A conceptual illustration showing hacking back
Sally Thurer

Computing / Cybersecurity

Five reasons “hacking back” is a recipe for cybersecurity chaos

A new US bill would make it legal for private companies to chase hackers across the internet. It’s a terrible idea that simply will not die.

Jun 21, 2019
A conceptual illustration showing hacking back

Sometimes when tech policymakers try to solve a problem, their proposed cure would only make matters much worse. That’s certainly the case with draft US legislation that would give victims of cyberattacks the chance to hunt their suspected attackers down.

Known as the Active Cyber Defense Certainty Act, or ACDC for short, the bill aims to let victims try to track down attackers by entering the systems of organizations they suspect the hackers have used to mount assaults. Often, these organizations may be other companies that are unaware their computers have been compromised. An existing US law forbids this kind of pursuit, which is known as “hacking back.” Only a few government agencies, like the FBI, have the authority to hunt down suspected hackers in this way.

Supporters of the bill, which was recently introduced in the US Congress, say the FBI and other government agencies are already overwhelmed by an onslaught of cyberattacks, including “ransomware” that has paralyzed computer systems in cities like Atlanta and Baltimore and massive data thefts at large companies like the Marriott hotel chain. In theory, giving businesses and individuals the right to do their own hunting would support the agencies' efforts.

Fighting back

The US government has signaled it’s taking a more proactive approach to deterring cyber threats. But the ACDC bill’s cosponsors, Republican congressman Tom Graves and Democrat Josh Gottheimer, argue that companies and other private-sector organizations need greater freedom to defend themselves. They also say some businesses are already engaged in some forms of digital vigilantism, and that their bill would clear up the legal gray area surrounding this.

The proposed legislation (whose full text can be found at the bottom of the story) would amend an existing US law, the Computer Fraud and Abuse Act (CFAA), to let firms and individuals hack back to locate persistent attackers. They would also be able to monitor the hackers’ systems and disrupt their operations.

The bill says the new powers should be used only by “qualified defenders” who have “a high degree of confidence” in their assailants’ identity. They must inform the FBI and seek guidance from it before hacking back—and do their best to avoid damaging third-party systems and triggering an escalation of hostilities.

This may all sound reasonable, but the ACDC Act is seriously flawed because:

1. Most companies lack the skills to take on sophisticated assailants

The bill doesn’t say what exactly qualifies a company or individual as a “qualified defender.” This vagueness could let all kinds of businesses hack back. But while, say, a Google almost certainly has the know-how to do so effectively, many others won’t.

Sean Weppner, a former US Department of Defense cyber officer who’s now at cybersecurity firm Nisos, believes hacking back is best left to governments. “Few people have the experience and expertise needed to do this in a nuanced and controlled fashion,” he says.

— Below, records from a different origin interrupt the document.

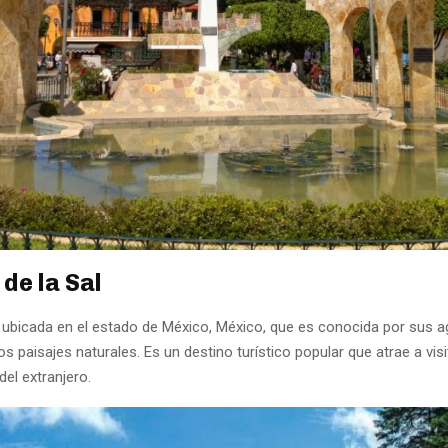
de la Sal
 ubicada en el estado de México, México, que es conocida por sus 
 paisajes naturales. Es un destino turístico popular que atrae a vis
del extranjero.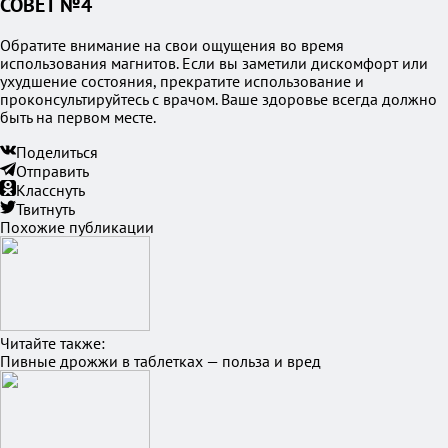
СОВЕТ №4
Обратите внимание на свои ощущения во время
использования магнитов. Если вы заметили дискомфорт или
ухудшение состояния, прекратите использование и
проконсультируйтесь с врачом. Ваше здоровье всегда должно
быть на первом месте.
Поделиться
Отправить
Класснуть
Твитнуть
Похожие публикации
Читайте также:
Пивные дрожжи в таблетках — польза и вред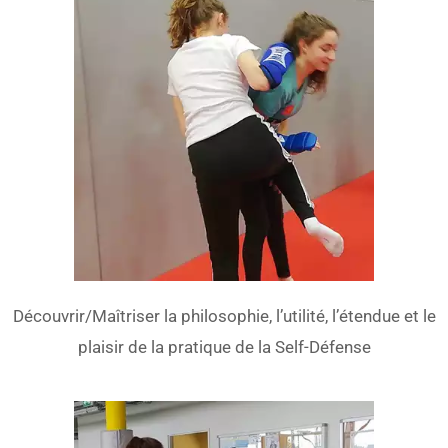
Découvrir/Maîtriser la philosophie, l’utilité, l’étendue et le
plaisir de la pratique de la Self-Défense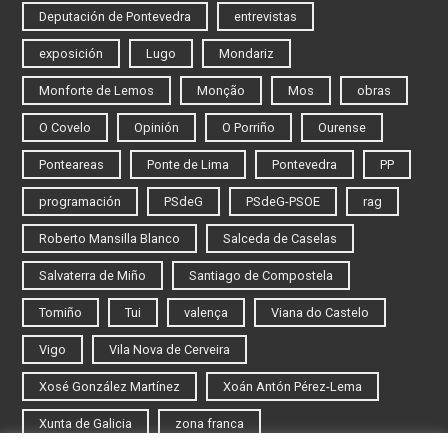
Deputación de Pontevedra
entrevistas
exposición
Lugo
Mondariz
Monforte de Lemos
Monção
Mos
obras
O Covelo
Opinión
O Porriño
Ourense
Ponteareas
Ponte de Lima
Pontevedra
PP
programación
PSdeG
PSdeG-PSOE
rag
Roberto Mansilla Blanco
Salceda de Caselas
Salvaterra de Miño
Santiago de Compostela
Tomiño
Tui
valença
Viana do Castelo
Vigo
Vila Nova de Cerveira
Xosé González Martínez
Xoán Antón Pérez-Lema
Xunta de Galicia
zona franca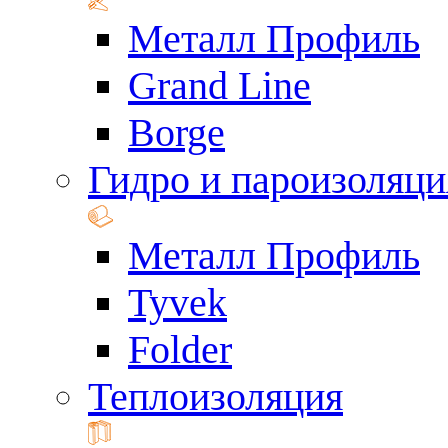
Металл Профиль
Grand Line
Borge
Гидро и пароизоляци
Металл Профиль
Tyvek
Folder
Теплоизоляция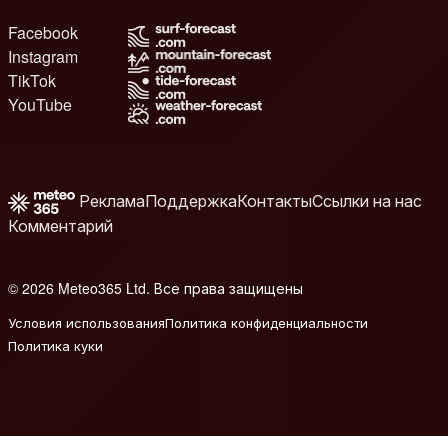
Facebook
Instagram
TikTok
YouTube
Реклама
Поддержка
Контакты
Ссылки на нас
Комментарий
© 2026 Meteo365 Ltd. Все права защищены
8
Условия использования
Политика конфиденциальности
Политика куки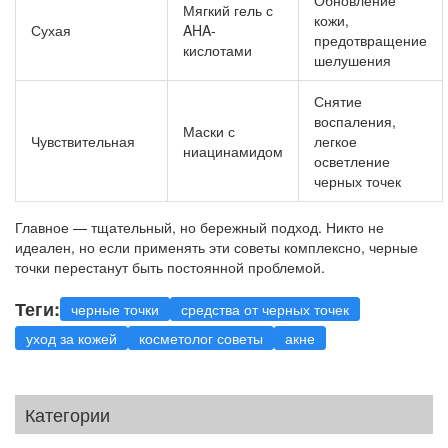
Мягкий гель с
кожи,
Сухая
AHA-
предотвращение
кислотами
шелушения
Снятие
воспаления,
Маски с
Чувствительная
легкое
ниацинамидом
осветление
черных точек
Главное — тщательный, но бережный подход. Никто не
идеален, но если применять эти советы комплексно, черные
точки перестанут быть постоянной проблемой.
Теги:
черные точки
средства от черных точек
уход за кожей
косметолог советы
акне
Категории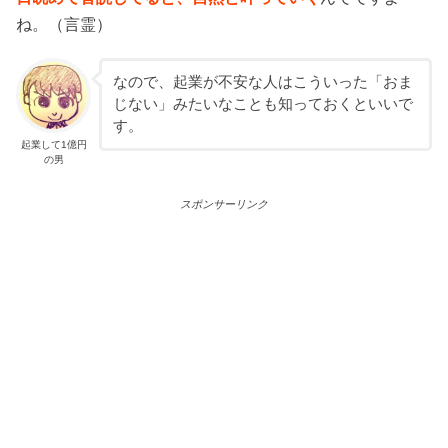
ね。（言霊）
なので、起業が不安な人はこういった「おま
じない」みたいなことも知っておくといいで
す。
起業して1億円
の男
スポンサーリンク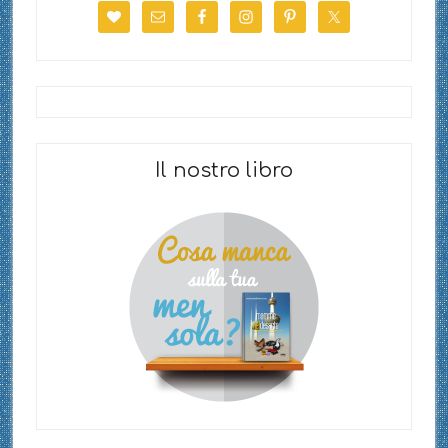
Il nostro libro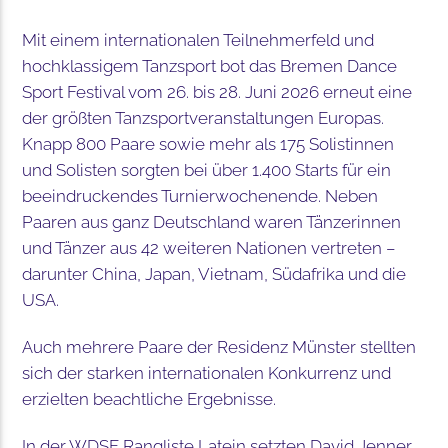
Mit einem internationalen Teilnehmerfeld und
hochklassigem Tanzsport bot das Bremen Dance
Sport Festival vom 26. bis 28. Juni 2026 erneut eine
der größten Tanzsportveranstaltungen Europas.
Knapp 800 Paare sowie mehr als 175 Solistinnen
und Solisten sorgten bei über 1.400 Starts für ein
beeindruckendes Turnierwochenende. Neben
Paaren aus ganz Deutschland waren Tänzerinnen
und Tänzer aus 42 weiteren Nationen vertreten –
darunter China, Japan, Vietnam, Südafrika und die
USA.
Auch mehrere Paare der Residenz Münster stellten
sich der starken internationalen Konkurrenz und
erzielten beachtliche Ergebnisse.
In der WDSF Rangliste Latein setzten David Jenner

2.  It’s really hard to know for sure who’s behind a cyberattack

Hackers are masters of obfuscation and typically cover their tracks by using things like spoof IP addresses and hacking tools developed by others. It’s also very difficult to be certain a computer that appears to be behind an attack hasn’t itself been hacked. That could easily cause the wrong systems to be targeted.

3. The bill provides no real protection when things go wrong

It’s very easy to cause unintentional harm to innocent parties’ computers. Even the most sophisticated hackers sometimes pump out code that has unintended consequences.

Anne Toomey McKenna, a professor at Penn State University, points out that even if the ACDC Act passed, it would still leave businesses liable to costly civil lawsuits at both the federal and state levels if they harmed other US businesses’ computers or data. And if they damaged systems in foreign countries, they could still be charged under domestic anti-hacking laws. “It opens a door for companies [to hack back],” she says, “but it’s not really protecting them.”

4. The bill would inevitably lead to damaging reprisals

The draft legislation says those who hack back should try hard not to escalate hostilities. But hackers aren’t going to take attacks on their own systems lightly. Having already found chinks in victims’ digital defenses, they might well exploit more of them if provoked.

5. Private companies could find themselves confronting nation-states

Countries like North Korea, Russia, and Iran are thought to be behind some of the biggest cyberthreats facing businesses today. It certainly would not be advisable for a single company to take them on.

Sandra Joyce of cybersecurity company FireEye worries that if the ACDC bill does get enacted, it could also set a precedent that encourages other countries to loosen their own anti-hacking laws. Some nations may be tempted to make it far easier for companies to hack back than it is in the US. “That would create an even higher risk of a cyber catastrophe,” warns Joyce.

A better approach would be for companies to focus on beefing up their defenses. Many breaches are still the result of basic security errors, such as poorly protected passwords and failures to update software regularly.

At the same time, the US needs to work harder with its allies to promote international norms that would help defuse tensions in cyberspace. Passing legislation like the ACDC Act would only create a legal highway to more hacking hell.